Kaur Amarpreet, Budko Alexander, Liu Katrina, Eaton Eric, Steitz Bryan D, Johnson Kevin B
Department of Biostatistics, Epidemiology, and Informatics, Perelman School of Medicine, University of Pennsylvania, Philadelphia, Pennsylvania.
School of Engineering and Applied Science, University of Pennsylvania, Philadelphia, Pennsylvania.
Appl Clin Inform. 2025 May;16(3):718-731. doi: 10.1055/a-2565-9155. Epub 2025 Mar 25.
Patient portals bridge patient and provider communications but exacerbate physician and nursing burnout. Large language models (LLMs) can generate message responses that are viewed favorably by health care professionals/providers (HCPs); however, these studies have not included diverse message types or new prompt-engineering strategies.Our goal is to investigate and compare the quality and precision of GPT-generated message responses versus real doctor responses across the spectrum of message types within a patient portal.We used prompt engineering techniques to craft synthetic provider responses tailored to adult primary care patients. We enrolled a sample of primary care providers in a cross-sectional study to compare authentic with synthetic patient portal message responses generated by GPT-3.5-turbo, July 2023 version (GPT). The survey assessed each response's empathy, relevance, medical accuracy, and readability on a scale from 0 to 5. Respondents were asked to identify responses that were GPT-generated versus provider-generated. Mean scores for all metrics were computed for subsequent analysis.A total of 49 HCPs participated in the survey (59% completion rate), comprising 16 physicians and 32 advanced practice providers (APPs). In comparison to responses generated by real doctors, GPT-generated responses scored statistically significantly higher than doctors in two of the four parameters: empathy ( < 0.05) and readability ( < 0.05). However, no statistically significant difference was observed for relevance and accuracy ( > 0.05). Although readability scores were significantly different, the absolute difference was small, and the clinical significance of this finding remains uncertain.Our findings affirm the potential of GPT-generated message responses to achieve comparable levels of empathy, relevance, and readability to those found in typical responses crafted by HCPs. Additional studies should be done within provider workflows and with careful evaluation of patient attitudes and concerns related to the ethics as well as the quality of generated responses in all settings.

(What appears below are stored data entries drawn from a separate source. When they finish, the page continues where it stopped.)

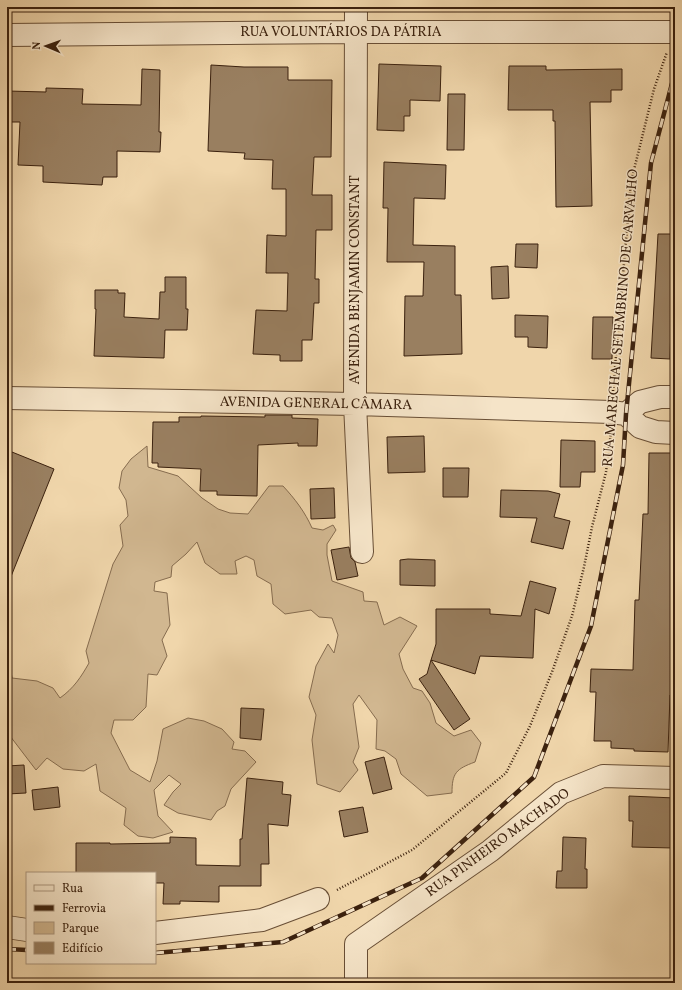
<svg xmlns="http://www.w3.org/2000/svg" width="682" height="990" font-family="Vollkorn,serif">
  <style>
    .green { fill: #d1b790; stroke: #866c4f }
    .building { fill: #997f60; stroke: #3b210e }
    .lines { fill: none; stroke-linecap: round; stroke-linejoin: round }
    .minor-casing { stroke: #684e35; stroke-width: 24 }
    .path { stroke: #3b210e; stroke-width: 2.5; stroke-dasharray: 1 2; stroke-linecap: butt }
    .minor { stroke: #f5e4c8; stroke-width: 22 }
    .rail-casing { stroke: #3b210e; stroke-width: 4.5 }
    .rail { stroke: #f5e4c8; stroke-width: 3; stroke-dasharray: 9; stroke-linecap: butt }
    .labels { text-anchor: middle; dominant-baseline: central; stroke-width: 3; stroke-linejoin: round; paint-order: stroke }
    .street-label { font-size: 14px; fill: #3b210e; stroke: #f5e4c8 }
  </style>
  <rect width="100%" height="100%" fill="#f0d6ab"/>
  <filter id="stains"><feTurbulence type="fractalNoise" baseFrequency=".005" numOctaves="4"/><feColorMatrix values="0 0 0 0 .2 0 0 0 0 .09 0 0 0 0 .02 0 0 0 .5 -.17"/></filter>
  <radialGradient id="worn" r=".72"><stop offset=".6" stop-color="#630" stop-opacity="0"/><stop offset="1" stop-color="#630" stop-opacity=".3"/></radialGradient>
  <!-- green -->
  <path class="green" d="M147,446L148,467L178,476L202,498L218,509L230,513L248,514L269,486H283C295,499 305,512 312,528L323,530L333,525L336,530L327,544V555L332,581L363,592L364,601L377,602L384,625L400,617L417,626L399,654L403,669L413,688L422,691L430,703L436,723L454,736L471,730L481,743L475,762C456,769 452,773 452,793L427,796L401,774L396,759L385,751L376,749L377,720L359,695L353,704L359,747L353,762L358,770L340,792L317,784L312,740L316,715L309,697L316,666L328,644L334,653L338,635L332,618L319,617L311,610L285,614L273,604L271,584L257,576L254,560L246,556L235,561L237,574H220L205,563L197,542L186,554L172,566L171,577L155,582L154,591L167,593L170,625L162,640L167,656L157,675L148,674L146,707L133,720H114L111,733L130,770L150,782L157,761L163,729L188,718L204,721L222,729L234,742L232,749L245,751L256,762L231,789L225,806L217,811L211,820L178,813L164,805L173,792L181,784L169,775L154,790L158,816L173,832L153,838L138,836L124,825L126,808L100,791L96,764L84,771L63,769L47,758L36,770L7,732V663L10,664L12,678L37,681L53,688L60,698C74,688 81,677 89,663L86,651L113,564L123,546L120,525L128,516L126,500L119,488L122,471L131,459Z"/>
  <!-- building -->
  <path class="building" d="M379,64L441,66L440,101L410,100V116H404V131L377,130Z
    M211,65L244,67H288V80H332L331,157H314L312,195H332V230H316L315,279H319V303H314L312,340H302V361H280V355L253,354L256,310L287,311L288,273H266L267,235L286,236V189H272L273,160L244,159L245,153L208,151Z
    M509,66H546V70L622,69V90H611V102H590L592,206L556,207L555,121H553V110H508Z
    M142,69L160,70L159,132H161L160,152L117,151V177H103L102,185L43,182V166L18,165L20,122H7V91L46,92V88L83,89L82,104L141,105Z
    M448,94H465L464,150H447Z
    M384,162L446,165L445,199L414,198L413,245L455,246V295H461L462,354L404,356L405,296H423L424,262H387L388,208H383Z
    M658,234H675V292H672L670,359L651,358Z
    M516,244H538L537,268L515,267Z
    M508,266L509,298L492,299L491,267Z
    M165,277H186V309H188L187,330H165L164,358L94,356L96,309H95V290H118V293H125L124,317L159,319L160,292H165Z
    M515,315L548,316L547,348L528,347V337H515Z
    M593,317H613L612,359H592Z
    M265,415H292V418L318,419L317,446H298V443L258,445L257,496L217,495V491H200L201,469L158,467V463H152L153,422H179V417H201V416L265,417Z
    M424,436L425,472L388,473L387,437Z
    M561,440L595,441V472H581L580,487H560Z
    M7,450L54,469L8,584H7Z
    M649,453H675V695H670L668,752L634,751V749L611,748V741H594L596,692H590L591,669L633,670L635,600H639L643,514H648Z
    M443,468H469L468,497H443Z
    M334,488L335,518L311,519L310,489Z
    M501,490L548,491L560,494L554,517L570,521L563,549L531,542L537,518L500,517Z
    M349,547L350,553L351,558L355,562L358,576L337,580L331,550Z
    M408,559L435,560V586L400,585V560Z
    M530,581L556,588L549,614L535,609L533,658L480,656L475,674L431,660L436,644V609H490V614L521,616Z
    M431,660L470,719L454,730L419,679L427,674Z
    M241,708L264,709L261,740L240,738Z
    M384,757L392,789L373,794L365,762Z
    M24,765L26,793L7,794V766Z
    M247,778L283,782L282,794L291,795L288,826L268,824L269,864H261V886H219V902L180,901V904H163L164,883H155V873H76V843H110V844L170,843V837L196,838V865L240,866V839H242Z
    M58,787L60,807L34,810L32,790Z
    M629,796L675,798L673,848L632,847L633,821H629Z
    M363,807L368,832L344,837L339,811Z
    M563,837L586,838L585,869H587V888H556L557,871H562Z"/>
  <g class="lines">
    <!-- minor casing -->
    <g class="minor-casing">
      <path id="minor" d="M356,7L355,404L362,552
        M7,35L355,32H675
        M7,398L355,404L611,412L626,414L640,427L656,432L675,433
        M626,414L640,402L660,397H675
        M7,927L27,930
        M155,933L262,920L318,899
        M356,983V944L490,851L561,793L603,776L675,778"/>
    </g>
    <!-- path -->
    <path class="path" d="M613,391L631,182L654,89L667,52
      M337,890L412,850L506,773L530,726L552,672L572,616L584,567L592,527L606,472L611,432"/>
    <!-- minor -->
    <use href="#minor" class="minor"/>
    <!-- rail casing -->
    <g class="rail-casing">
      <path id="rail" d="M7,949L27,950
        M155,953L283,942L422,878L534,777L591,626L623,465L626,414L651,163L675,72"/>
    </g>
    <!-- rail -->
    <use href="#rail" class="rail"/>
  </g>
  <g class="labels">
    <!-- street labels -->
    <g class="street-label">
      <text x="341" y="32">RUA VOLUNTÁRIOS DA PÁTRIA</text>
      <text transform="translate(355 280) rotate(-90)">AVENIDA BENJAMIN CONSTANT</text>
      <text transform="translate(621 318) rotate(-85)">RUA MARECHAL SETEMBRINO DE CARVALHO</text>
      <text transform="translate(316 404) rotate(1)">AVENIDA GENERAL CÂMARA</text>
      <text transform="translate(498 843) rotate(-36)">RUA PINHEIRO MACHADO</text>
    </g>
  </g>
  <!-- margin -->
  <rect width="682" height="990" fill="none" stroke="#f0d6ab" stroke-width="24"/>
  <rect x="8" y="8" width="666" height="974" fill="none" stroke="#3b210e" stroke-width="2"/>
  <rect x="12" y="12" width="658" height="966" fill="none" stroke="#3b210e"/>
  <!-- legend -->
  <rect x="26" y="872" width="130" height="92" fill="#f5e4c8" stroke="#ab967e"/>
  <rect x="34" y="885" width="20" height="6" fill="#f5e4c8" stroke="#ab967e"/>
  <text x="62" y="892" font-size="12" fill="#3b210e">Rua</text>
  <rect x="34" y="905" width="20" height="6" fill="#3b210e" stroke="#ab967e"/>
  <text x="62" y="912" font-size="12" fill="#3b210e">Ferrovia</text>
  <rect x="34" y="922" width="20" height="12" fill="#d1b790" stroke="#ab967e"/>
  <text x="62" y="932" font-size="12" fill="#3b210e">Parque</text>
  <rect x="34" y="942" width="20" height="12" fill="#997f60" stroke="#ab967e"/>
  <text x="62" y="952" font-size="12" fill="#3b210e">Edifício</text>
  <!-- north arrow -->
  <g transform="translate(46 46) rotate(272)" stroke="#f5e4c8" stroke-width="3" paint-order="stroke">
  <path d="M0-3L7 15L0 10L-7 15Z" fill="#3b210e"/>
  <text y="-6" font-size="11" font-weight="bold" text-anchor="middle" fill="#3b210e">N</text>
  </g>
  <rect width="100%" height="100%" filter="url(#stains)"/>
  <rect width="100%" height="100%" fill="url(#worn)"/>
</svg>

患者门户网站架起了患者与医疗服务提供者沟通的桥梁,但加剧了医生和护士的职业倦怠。大语言模型(LLMs)可以生成受到医疗保健专业人员/提供者(HCPs)好评的消息回复;然而,这些研究并未涵盖不同的消息类型或新的提示工程策略。我们的目标是调查和比较在患者门户网站中,GPT生成的消息回复与真实医生回复在各种消息类型范围内的质量和准确性。我们使用提示工程技术来精心制作针对成年初级保健患者的模拟医疗服务提供者回复。我们招募了一组初级保健提供者参与一项横断面研究,以比较由GPT-3.5-turbo(2023年7月版本,GPT)生成的真实与模拟患者门户网站消息回复。该调查从0到5的量表评估每个回复的同理心、相关性、医学准确性和可读性。要求受访者识别出GPT生成的回复与医疗服务提供者生成的回复。计算所有指标的平均分数以供后续分析。共有49名HCPs参与了调查(完成率为59%),包括16名医生和32名高级实践提供者(APPs)。与真实医生生成的回复相比,GPT生成的回复在四个参数中的两个参数上得分在统计学上显著高于医生:同理心(<0.05)和可读性(<0.05)。然而,在相关性和准确性方面未观察到统计学上的显著差异(>0.05)。尽管可读性得分有显著差异,但绝对差异很小,这一发现的临床意义仍不确定。我们的研究结果证实了GPT生成的消息回复在实现与HCPs精心制作的典型回复相当的同理心、相关性和可读性水平方面的潜力。应在医疗服务提供者的工作流程内进行更多研究,并仔细评估患者对伦理问题以及在所有环境中生成回复的质量的态度和担忧。